----- Task data
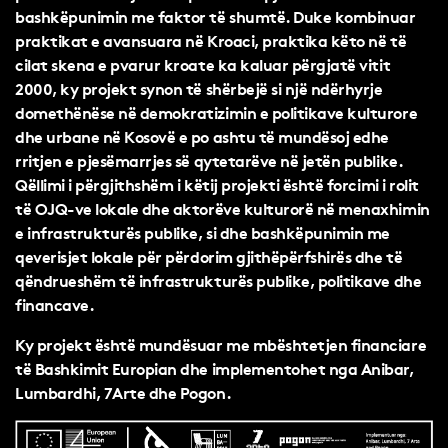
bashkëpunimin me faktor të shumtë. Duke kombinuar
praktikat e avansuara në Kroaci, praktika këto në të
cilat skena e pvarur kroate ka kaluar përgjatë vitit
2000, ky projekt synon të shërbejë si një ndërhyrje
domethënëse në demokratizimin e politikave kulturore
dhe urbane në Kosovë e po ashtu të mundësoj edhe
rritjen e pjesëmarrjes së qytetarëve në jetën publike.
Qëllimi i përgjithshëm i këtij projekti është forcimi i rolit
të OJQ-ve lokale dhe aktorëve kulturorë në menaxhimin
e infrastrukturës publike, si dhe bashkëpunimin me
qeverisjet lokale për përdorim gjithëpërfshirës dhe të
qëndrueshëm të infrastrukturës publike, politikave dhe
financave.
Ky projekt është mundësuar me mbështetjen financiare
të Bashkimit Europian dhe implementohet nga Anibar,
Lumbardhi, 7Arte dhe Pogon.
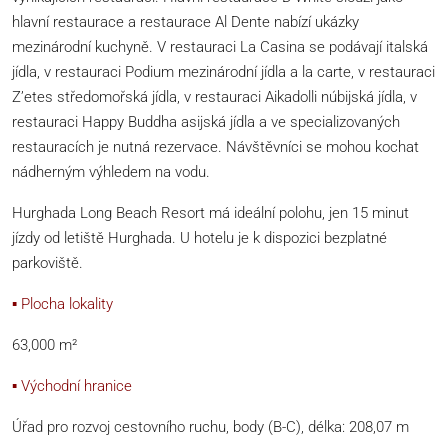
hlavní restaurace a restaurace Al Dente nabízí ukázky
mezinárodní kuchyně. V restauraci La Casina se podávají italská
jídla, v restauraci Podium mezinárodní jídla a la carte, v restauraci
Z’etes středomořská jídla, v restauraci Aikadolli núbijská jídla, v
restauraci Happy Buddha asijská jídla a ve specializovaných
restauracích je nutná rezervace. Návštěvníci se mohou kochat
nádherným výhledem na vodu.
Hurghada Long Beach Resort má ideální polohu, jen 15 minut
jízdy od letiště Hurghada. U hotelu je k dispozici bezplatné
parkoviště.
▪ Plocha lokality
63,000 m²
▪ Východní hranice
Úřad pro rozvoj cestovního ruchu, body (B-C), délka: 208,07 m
----------
----- Task data
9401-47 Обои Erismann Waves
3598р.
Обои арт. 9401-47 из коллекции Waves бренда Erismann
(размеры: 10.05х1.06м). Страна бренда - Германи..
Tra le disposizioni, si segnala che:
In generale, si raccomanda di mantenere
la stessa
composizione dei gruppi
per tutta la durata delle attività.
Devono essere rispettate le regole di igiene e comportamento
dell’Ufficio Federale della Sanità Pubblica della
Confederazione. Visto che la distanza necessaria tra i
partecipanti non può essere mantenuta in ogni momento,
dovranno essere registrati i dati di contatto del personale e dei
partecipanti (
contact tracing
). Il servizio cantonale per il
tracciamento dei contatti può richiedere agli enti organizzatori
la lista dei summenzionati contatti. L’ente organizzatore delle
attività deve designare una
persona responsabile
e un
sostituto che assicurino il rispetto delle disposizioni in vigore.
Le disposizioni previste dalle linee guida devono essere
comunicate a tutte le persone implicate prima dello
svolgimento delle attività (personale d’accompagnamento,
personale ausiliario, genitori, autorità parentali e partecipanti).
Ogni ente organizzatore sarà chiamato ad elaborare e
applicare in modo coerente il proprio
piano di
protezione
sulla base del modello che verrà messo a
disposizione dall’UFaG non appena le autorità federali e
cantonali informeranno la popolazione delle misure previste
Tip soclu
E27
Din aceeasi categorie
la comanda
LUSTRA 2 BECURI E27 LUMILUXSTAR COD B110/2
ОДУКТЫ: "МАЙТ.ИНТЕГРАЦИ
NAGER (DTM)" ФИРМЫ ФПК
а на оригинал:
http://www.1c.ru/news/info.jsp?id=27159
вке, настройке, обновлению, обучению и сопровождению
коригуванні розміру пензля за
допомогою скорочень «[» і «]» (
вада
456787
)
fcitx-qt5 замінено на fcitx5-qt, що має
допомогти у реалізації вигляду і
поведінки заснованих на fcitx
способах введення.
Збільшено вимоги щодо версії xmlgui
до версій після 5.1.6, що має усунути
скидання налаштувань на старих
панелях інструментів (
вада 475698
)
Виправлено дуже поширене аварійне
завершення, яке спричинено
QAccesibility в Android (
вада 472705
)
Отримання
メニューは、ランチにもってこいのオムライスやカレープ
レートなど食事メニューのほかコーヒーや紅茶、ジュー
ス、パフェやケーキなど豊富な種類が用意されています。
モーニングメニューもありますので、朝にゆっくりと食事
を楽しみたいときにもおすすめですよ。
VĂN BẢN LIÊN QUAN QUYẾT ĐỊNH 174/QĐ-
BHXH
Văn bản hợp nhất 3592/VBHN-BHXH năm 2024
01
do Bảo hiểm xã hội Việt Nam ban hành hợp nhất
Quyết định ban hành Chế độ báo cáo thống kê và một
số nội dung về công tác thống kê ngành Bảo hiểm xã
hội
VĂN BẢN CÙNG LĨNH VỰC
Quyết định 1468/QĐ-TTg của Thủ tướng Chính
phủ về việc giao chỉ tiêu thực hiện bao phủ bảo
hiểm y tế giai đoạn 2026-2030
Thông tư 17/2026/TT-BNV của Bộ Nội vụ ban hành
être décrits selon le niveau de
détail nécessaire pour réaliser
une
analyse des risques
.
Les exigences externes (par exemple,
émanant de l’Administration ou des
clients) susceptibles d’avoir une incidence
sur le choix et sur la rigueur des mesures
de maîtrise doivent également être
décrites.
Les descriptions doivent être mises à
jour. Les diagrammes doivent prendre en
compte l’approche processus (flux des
----------
▶ **Task to complete**
Quote the stretch of the material from the line containing "hlavní restaurace a" through the line containing "Z’etes středomořská jídla, v", word for word.

▶ **Result for this exercise**
hlavní restaurace a restaurace Al Dente nabízí ukázky
mezinárodní kuchyně. V restauraci La Casina se podávají italská
jídla, v restauraci Podium mezinárodní jídla a la carte, v restauraci
Z’etes středomořská jídla, v restauraci Aikadolli núbijská jídla, v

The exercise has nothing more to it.